# Microwave vs Conventional Oven



## idaku (Sep 11, 2007)

What do you think about food cooked in the microwave (for a long term)?
Are there any side effects on health?
A few of my friends are scared to eat food which was cooked by microwave ovens. Anyway, I have both microwave and conventional oven. I use microwave just to heat food and the rest of the work are done by the conventional oven.

Resepi RR Recipe : For those who loves cooking...


----------



## foodpump (Oct 10, 2005)

Blech.....Don't know about health issues, but microwaves do a lousy job of cooking--that is roasting or sauting.
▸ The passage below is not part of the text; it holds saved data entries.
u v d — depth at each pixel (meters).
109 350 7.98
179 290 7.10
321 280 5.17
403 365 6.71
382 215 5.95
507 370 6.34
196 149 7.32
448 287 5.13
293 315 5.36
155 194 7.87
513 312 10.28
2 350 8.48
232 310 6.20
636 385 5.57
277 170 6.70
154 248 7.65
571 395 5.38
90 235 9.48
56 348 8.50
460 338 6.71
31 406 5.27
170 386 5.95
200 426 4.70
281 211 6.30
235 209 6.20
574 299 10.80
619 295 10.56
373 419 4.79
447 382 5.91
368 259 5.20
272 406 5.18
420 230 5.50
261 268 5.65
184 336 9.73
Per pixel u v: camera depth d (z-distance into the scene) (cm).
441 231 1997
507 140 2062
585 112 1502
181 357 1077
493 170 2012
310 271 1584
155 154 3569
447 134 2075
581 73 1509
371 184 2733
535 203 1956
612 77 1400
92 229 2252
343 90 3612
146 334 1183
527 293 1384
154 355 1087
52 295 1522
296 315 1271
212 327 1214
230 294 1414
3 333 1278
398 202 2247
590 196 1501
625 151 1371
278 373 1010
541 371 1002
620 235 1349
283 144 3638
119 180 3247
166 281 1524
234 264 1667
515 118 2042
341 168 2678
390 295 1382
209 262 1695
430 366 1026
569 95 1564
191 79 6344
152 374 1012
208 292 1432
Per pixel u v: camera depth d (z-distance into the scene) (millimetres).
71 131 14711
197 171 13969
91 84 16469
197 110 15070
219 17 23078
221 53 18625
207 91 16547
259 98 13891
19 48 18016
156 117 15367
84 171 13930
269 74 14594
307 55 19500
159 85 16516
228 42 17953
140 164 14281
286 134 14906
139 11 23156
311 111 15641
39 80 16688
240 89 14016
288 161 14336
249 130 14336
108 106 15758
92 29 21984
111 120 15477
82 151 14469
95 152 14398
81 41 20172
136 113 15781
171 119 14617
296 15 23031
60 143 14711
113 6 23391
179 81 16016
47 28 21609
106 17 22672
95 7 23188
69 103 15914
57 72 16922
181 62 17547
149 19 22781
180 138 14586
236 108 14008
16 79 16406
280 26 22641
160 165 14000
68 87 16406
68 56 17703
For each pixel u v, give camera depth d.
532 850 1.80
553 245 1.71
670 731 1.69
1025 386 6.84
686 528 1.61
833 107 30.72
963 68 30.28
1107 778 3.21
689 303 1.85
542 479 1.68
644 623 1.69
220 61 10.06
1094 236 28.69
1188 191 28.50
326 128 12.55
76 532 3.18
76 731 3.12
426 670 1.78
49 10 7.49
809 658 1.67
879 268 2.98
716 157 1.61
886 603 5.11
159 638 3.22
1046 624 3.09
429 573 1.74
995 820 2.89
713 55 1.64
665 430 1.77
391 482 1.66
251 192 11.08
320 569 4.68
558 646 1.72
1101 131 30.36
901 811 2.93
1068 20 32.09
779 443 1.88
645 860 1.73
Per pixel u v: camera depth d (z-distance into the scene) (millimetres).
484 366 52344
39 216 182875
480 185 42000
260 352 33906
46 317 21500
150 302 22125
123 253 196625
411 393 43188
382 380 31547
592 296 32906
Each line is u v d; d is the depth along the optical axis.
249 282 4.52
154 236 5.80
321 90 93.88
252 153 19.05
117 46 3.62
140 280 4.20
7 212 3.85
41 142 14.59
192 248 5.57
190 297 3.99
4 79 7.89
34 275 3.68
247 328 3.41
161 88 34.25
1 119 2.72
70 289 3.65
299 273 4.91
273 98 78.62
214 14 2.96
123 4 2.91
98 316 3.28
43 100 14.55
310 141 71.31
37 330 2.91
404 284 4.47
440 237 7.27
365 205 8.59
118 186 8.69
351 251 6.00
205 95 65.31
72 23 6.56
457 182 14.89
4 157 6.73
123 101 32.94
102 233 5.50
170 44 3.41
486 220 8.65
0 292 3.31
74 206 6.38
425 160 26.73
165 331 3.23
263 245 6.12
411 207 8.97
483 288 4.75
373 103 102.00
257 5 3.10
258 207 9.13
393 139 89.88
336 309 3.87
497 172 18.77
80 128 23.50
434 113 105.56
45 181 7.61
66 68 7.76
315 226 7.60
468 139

What the nuker basiclly does is heat up the water molecules in the item you're nuking from the center to the the outside. It's great for liquids, very lousy for solids like bread or pastries.

Pure microwave, that is without any infra red light or heating elements or a convection type oven combo does a lousy job of roasting, you get no browning, and therefore no decent flavour. If you want to enjoy your food, stay away from cooking with it, and use it to defrost, and heat up stuff.


----------



## mikelm (Dec 23, 2000)

Like everybody else, I mostly use mine for reheating coffee. There is a good book by Barbara Kafka, _Microwave Gourmet_ (William Morrow, 1987).

I like to cook bacon in the MW, on a plate with paper towels under and on top, and another plate on top to keep it from curling up. Makes nice, less-greasy bacon in a couple minutes.

Otherwise, not often- a lot of money for not much use.

Mike


----------



## drac (Aug 27, 2007)

On your friends, microwaves are just that, waves. They don't have the particle necessary to cause the various elements that maybe in the food (I would guess oxygen & carbon being the most common elements that have possible radioactive isotopes) to cause them to become unstable and emit radiation.

I mostly use the microwave to heat/melt butter & chocolate.

Jim


----------



## bughut (Aug 18, 2007)

... I do a great defrosted spinach for the pakoras/batch frozen tomato/satay sauce and it keeps me going in re heated tea, mind you, after the fifth time it tastes pretty *!
a 10 second blast makes the wraps easier to roll
I really really do have a fab microwave recipe for a mediterranean chutney, use it a lot very loose but scrummy


----------



## mannlicher (Jan 8, 2006)

There are no proven health issues regarding food cooked in microwave ovens.
They shine at certain tasks, and conventional ovens shine at others. Every kitchen should have both.


----------